- 節選原文 -
****************************************

淨慧法師對每個人都恭敬有禮,每經一事,必向人口唸“阿彌陀佛”,合掌致意。令人稱奇的是,即使對自己身邊的徒弟,他都恭敬合掌,並以“法師”尊稱。

皈依弟子數以萬計,見有來訪者,必勸以戒殺、唸佛、放生,多行善事。畢生嚴以律己,生活清苦,凡有供養多用於弘化慈善之事。

淨慧系浙江省佛教協會常務理事,台州市佛教協會名譽會長。 2001年12月30日16時30分(阿彌陀佛聖誕前一天),法師於天台山國清寺安詳示寂,世壽八十六,法臘七十二。往生後坐在佛龕裡,整個身體縮得很小,頭泛著亮光,臉上一絲皺紋都沒有,像活人一樣。老法師肉身入塔,靈塔立於寺前山。

在老法師的追悼迴向法會上,成千上萬的四方信眾和弟子都趕赴臺宗祖庭國清寺為老法師送行。國清寺住持可明大和尚在悼詞中說:“今天,我們會聚一堂,深切悼念德高望重的淨慧老法師,緬懷他一生為弘揚天台教觀,對天台山佛教及至中國佛教天台宗所作的不朽業績。”浙江省佛教協會的一幅輓聯高度概括了淨慧老法師的一生貢獻:“利生為事業功歸社會,弘法是家務望重宗門。”

****************************************

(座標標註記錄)
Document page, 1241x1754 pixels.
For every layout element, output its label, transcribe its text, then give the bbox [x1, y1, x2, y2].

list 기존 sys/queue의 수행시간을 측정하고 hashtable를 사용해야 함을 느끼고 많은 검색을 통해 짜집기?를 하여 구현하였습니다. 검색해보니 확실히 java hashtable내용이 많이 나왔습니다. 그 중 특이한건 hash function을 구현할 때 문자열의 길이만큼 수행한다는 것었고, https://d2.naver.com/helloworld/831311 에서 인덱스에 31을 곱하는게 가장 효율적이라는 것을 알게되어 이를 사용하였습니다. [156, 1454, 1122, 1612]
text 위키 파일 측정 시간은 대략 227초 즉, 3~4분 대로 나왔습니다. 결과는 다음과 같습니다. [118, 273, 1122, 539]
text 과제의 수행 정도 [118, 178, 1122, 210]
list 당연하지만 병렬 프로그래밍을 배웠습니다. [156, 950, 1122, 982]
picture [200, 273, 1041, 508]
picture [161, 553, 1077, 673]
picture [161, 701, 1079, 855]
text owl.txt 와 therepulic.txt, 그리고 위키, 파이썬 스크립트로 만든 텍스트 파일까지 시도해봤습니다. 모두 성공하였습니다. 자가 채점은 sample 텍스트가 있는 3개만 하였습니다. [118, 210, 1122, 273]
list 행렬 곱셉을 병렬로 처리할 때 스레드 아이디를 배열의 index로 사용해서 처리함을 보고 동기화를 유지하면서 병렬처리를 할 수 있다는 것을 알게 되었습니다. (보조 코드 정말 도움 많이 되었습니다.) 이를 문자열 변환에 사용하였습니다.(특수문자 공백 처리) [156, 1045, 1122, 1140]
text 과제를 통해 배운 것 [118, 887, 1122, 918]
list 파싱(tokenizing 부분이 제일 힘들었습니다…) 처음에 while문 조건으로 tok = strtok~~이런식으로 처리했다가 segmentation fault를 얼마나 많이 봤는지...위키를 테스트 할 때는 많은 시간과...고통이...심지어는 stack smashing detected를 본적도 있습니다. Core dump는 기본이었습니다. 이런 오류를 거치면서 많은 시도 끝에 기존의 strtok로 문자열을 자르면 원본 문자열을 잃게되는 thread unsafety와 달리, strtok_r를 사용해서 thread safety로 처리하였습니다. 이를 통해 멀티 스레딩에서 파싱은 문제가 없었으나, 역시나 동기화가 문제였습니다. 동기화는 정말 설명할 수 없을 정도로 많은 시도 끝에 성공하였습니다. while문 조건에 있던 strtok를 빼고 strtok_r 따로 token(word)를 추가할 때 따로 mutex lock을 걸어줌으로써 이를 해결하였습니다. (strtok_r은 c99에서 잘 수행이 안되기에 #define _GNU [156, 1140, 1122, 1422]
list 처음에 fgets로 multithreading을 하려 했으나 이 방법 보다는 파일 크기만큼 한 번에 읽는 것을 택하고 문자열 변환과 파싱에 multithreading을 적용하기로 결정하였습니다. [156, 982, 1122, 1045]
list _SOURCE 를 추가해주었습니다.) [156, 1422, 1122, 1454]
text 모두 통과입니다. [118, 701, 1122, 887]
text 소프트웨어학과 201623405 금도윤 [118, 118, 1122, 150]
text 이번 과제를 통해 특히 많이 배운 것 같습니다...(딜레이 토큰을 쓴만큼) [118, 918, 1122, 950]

****************************************

- 題目 1 -
請從節選原文中輸出以含有“皈依弟子數以萬計,見有來訪者”的詞句開頭、到“師肉身入塔,靈塔立於寺前山。”結束的那一段,一字不改地照錄。
- 題目 2 -
根據節選原文,淨慧法師待人恭敬的哪一點“令人稱奇”?請用一到三句話說明。

- 作答 1 -
皈依弟子數以萬計,見有來訪者,必勸以戒殺、唸佛、放生,多行善事。畢生嚴以律己,生活清苦,凡有供養多用於弘化慈善之事。

淨慧系浙江省佛教協會常務理事,台州市佛教協會名譽會長。 2001年12月30日16時30分(阿彌陀佛聖誕前一天),法師於天台山國清寺安詳示寂,世壽八十六,法臘七十二。往生後坐在佛龕裡,整個身體縮得很小,頭泛著亮光,臉上一絲皺紋都沒有,像活人一樣。老法師肉身入塔,靈塔立於寺前山。

- 作答 2 -
淨慧法師不僅對每個人恭敬有禮,連對自己身邊的徒弟也恭敬合掌。他還以“法師”尊稱這些徒弟。